[Provided material Boundary: Start]
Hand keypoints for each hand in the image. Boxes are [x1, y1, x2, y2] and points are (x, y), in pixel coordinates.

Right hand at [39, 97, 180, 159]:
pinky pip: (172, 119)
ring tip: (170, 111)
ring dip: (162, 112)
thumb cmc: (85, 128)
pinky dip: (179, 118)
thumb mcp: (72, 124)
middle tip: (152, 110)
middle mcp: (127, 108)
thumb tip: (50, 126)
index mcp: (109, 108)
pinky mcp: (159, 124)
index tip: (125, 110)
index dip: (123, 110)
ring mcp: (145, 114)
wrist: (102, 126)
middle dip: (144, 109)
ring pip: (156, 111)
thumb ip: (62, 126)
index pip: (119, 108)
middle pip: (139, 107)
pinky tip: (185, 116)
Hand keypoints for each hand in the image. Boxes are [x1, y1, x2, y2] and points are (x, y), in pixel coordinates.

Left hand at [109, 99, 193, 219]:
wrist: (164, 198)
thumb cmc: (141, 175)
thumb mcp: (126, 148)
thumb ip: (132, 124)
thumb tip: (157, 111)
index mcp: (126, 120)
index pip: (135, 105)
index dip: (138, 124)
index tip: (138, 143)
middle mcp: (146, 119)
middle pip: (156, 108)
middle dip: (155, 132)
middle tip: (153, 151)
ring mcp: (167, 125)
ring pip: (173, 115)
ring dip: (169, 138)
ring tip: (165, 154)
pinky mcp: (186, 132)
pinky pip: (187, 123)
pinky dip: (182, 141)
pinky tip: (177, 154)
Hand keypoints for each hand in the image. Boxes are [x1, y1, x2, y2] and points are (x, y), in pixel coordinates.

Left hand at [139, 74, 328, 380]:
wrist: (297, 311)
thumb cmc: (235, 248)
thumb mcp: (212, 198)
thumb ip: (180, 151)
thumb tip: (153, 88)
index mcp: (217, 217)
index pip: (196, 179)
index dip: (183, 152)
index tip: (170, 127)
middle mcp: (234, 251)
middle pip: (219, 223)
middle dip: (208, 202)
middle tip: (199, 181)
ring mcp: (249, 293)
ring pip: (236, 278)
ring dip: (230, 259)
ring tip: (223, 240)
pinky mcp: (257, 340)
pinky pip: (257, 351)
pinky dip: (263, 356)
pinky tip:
[Provided material Boundary: End]
— Task item —
Tally the lines in the records above that contain the string "index" and report only the tally.

— Result —
12